Anyhow, a thunder stick would look awfully nice in the middle of the Tigers’ lineup, even if it was just for a few weeks in September, while the team tries to get this thing back onto the track.

Frank Howard is 70 years old and is likely no longer a stretch run candidate, even for a team owned by a man who has a fetish for acquiring players long in the tooth, at least with his hockey dealings.

But is there someone ELSE out there?

Let’s hope Dave Dombrowski’s airtime minutes have been skyrocketing lately.

Tuesday, September 05, 2006


Fitting That Tigers' Playoff Hopes Should Ride In The Metrodome

(my weekly take on the Tigers)

Last Week: 2-4
This Week: (9/5-6: SEA; 9/7-10: at Min)

Sports are full of ironies and coincidences and poetic justices -- and injustices.

Such were my thoughts when I looked at the Tigers' schedule this week and saw four games in that horror of horrors, the HHH Metrodome in Minneapolis.

How fitting that the Tigers' hopes of either doing some serious damage to the AL Central race or coming back to the pack should rely on the outcomes of these four games in Minny.

For years, the Metrodome has been, to understate things, unkind to the Tigers. Of course, mostly bad Detroit teams have flitted in and out of Minneapolis, but still -- the Tigers have even less success there than in any other AL city that they've tried to be competitive in. It's been, simply, a nightmare to play there, and strange things seem to happen.

The Tigers lost two of three in Minnesota in May -- including a rare Todd Jones blown save. Then, in late July, the Tigers were on the verge of a sweep, with Jeremy Bonderman cruising on a Sunday afternoon, when he and the team melted down in the eighth inning, robbing them of victory. That inning included a balk, an error, one maddening turf hit after another, and the usual deafening roar of the Twins crowd.

So now the Tigers will have to play four ballgames in that funhouse, with the expressed purpose of gaining at least a split. Notice how the talk isn't about winning three of four. In fact, some faithful just pray the Tigers don't get swept.

Bring your earplugs, for even on TV, the crowds are sure to be annoyingly loud.

Fitting, isn't it?

Friday, September 01, 2006

Gibby's Idea From The Heart, But Unfathomable

The voice on the other end of the phone was, as usual, direct and without any sort of wishy-washiness.

"If the Tigers had any sort of class at all, they'd fly Alan Trammell in and have him throw out the first pitch of Game 1 of the playoffs," the voice said. "He worked his (expletive) ass off for the organization."

And then Kirk Gibson admitted that it would never happen.

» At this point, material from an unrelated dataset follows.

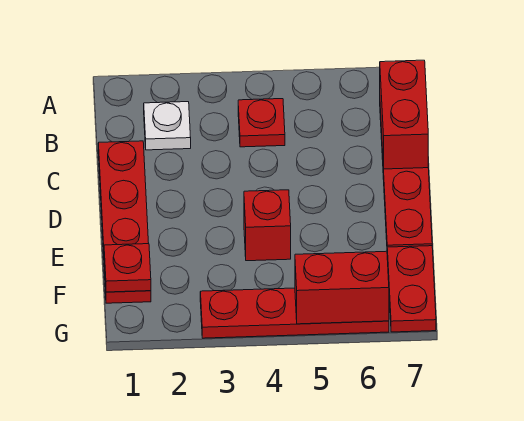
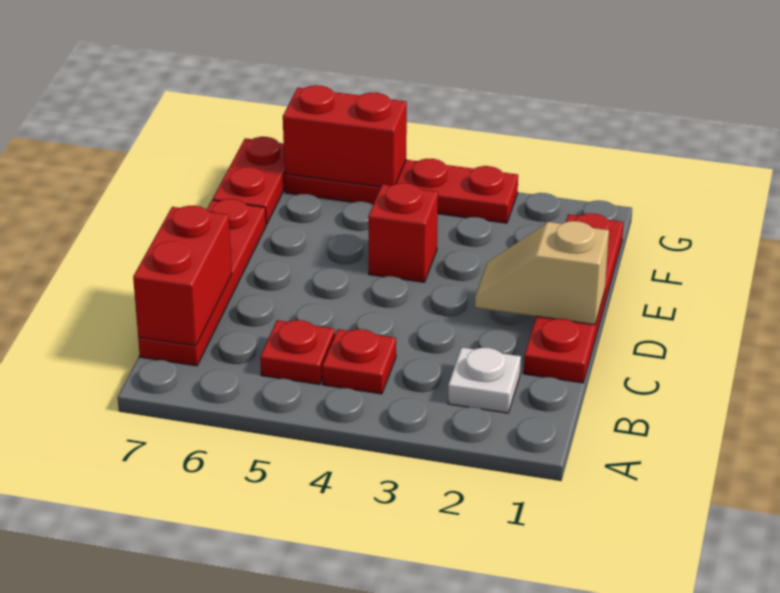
none -> tan 1x2 slope [475,221,609,325]
red 1x1 plate [104,244,151,292] -> red 1x1 plate moved to [260,320,335,384]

Gibson says he hasn't spoken to Tram recently, but that #3 was "fine" with the decision made last October to strip him of his Tigers stripes and hire Jimmy Leyland. Of course, you can't strip what's wrapped around a man's heart.

Motor City Sports Magazine will be doing a feature on Gibby's son, Cameron, who's quite a hockey and baseball player, and Chris Chelios' hockey-playing son, for a future issue. But for a moment on the phone, the talk turned to today's Tigers.

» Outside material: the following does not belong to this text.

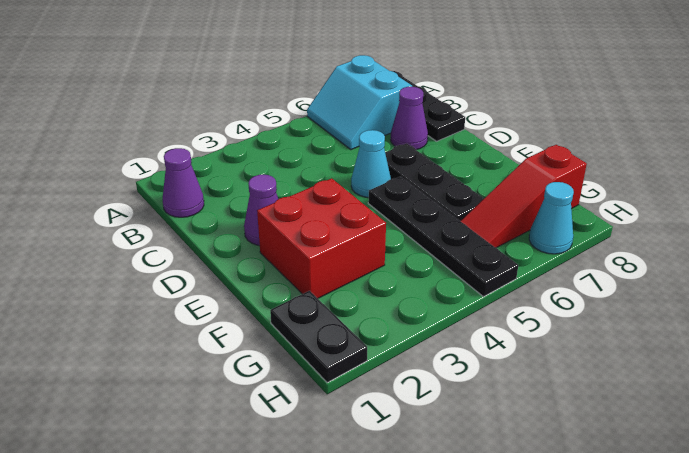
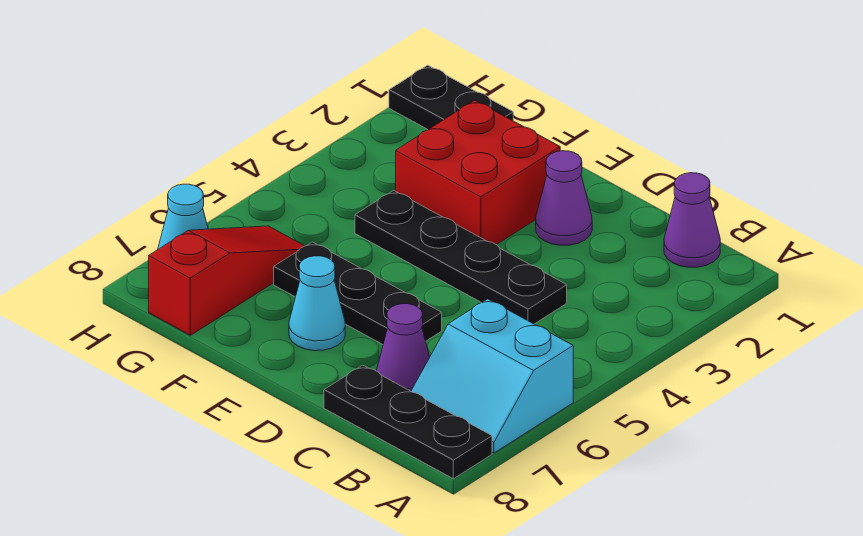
cyan 2x2 slope [307,55,412,150] -> cyan 2x2 slope turned to [411,299,573,453]
cyan 1x1 cone [351,130,391,198] -> cyan 1x1 cone moved to [289,256,345,351]
black 1x4 plate [368,176,518,297] -> black 1x4 plate moved to [355,190,567,324]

"Craig Monroe pulled a Kirk Gibson last night," I said about C-Mo's game-winning homer in New York Wednesday night.

"That was some good stuff," Gibby said. "He's doing really well. Happy for him."

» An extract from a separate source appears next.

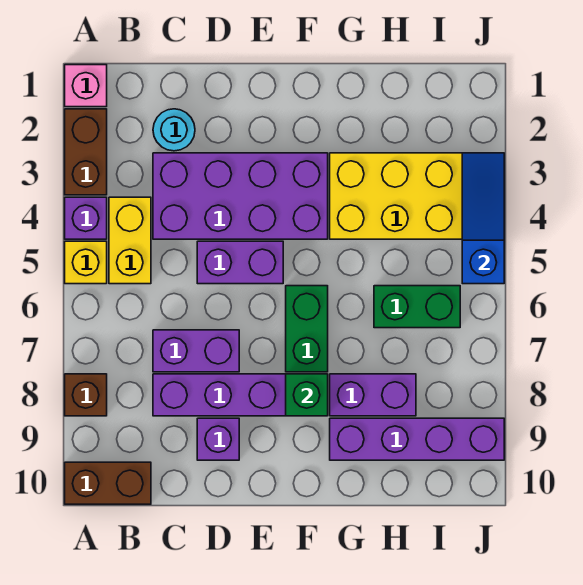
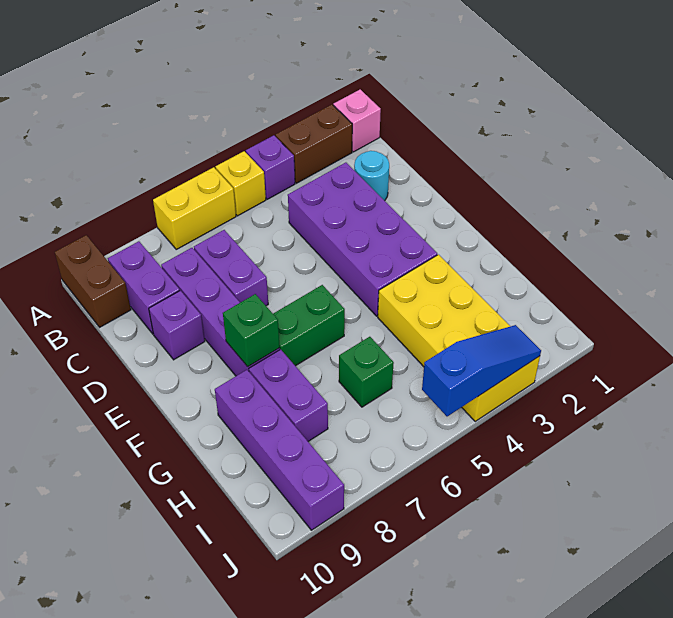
brown 1x1 brick [65,374,107,416] -> none
yellow 1x2 brick [109,197,151,284] -> yellow 1x2 brick moved to [153,167,236,249]
purple 1x2 brick [197,241,283,284] -> purple 1x2 brick moved to [108,241,180,334]
green 1x2 brick [374,286,460,328] -> green 1x1 brick [339,337,394,407]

But back to the Trammell/throwing-out-the-first-pitch thing.

It's a sweet thought, I suppose, but there's no way the team will look backward in a year that's causing everyone to look forward. It also would not be without some controversy, I believe. Trammell was fired. He did not quit. If he had his druthers, he'd still be roaming the dugout. And everyone knows that. Too uncomfortable. And not fair to Leyland, either -- although he's a grizzled guy who can take care of himself.

I suggested another kind of tribute.

"They should build a statue in Comerica Park of Trammell and Lou Whitaker turning a double play, to join the other ones out there," I said.

"Don't hold your breath," Gibson said.

I hope he's wrong. It's not too soon in CoPa's history to start thinking about the next statue.

You could do worse than to honor Trammell and Whitaker, don't you think?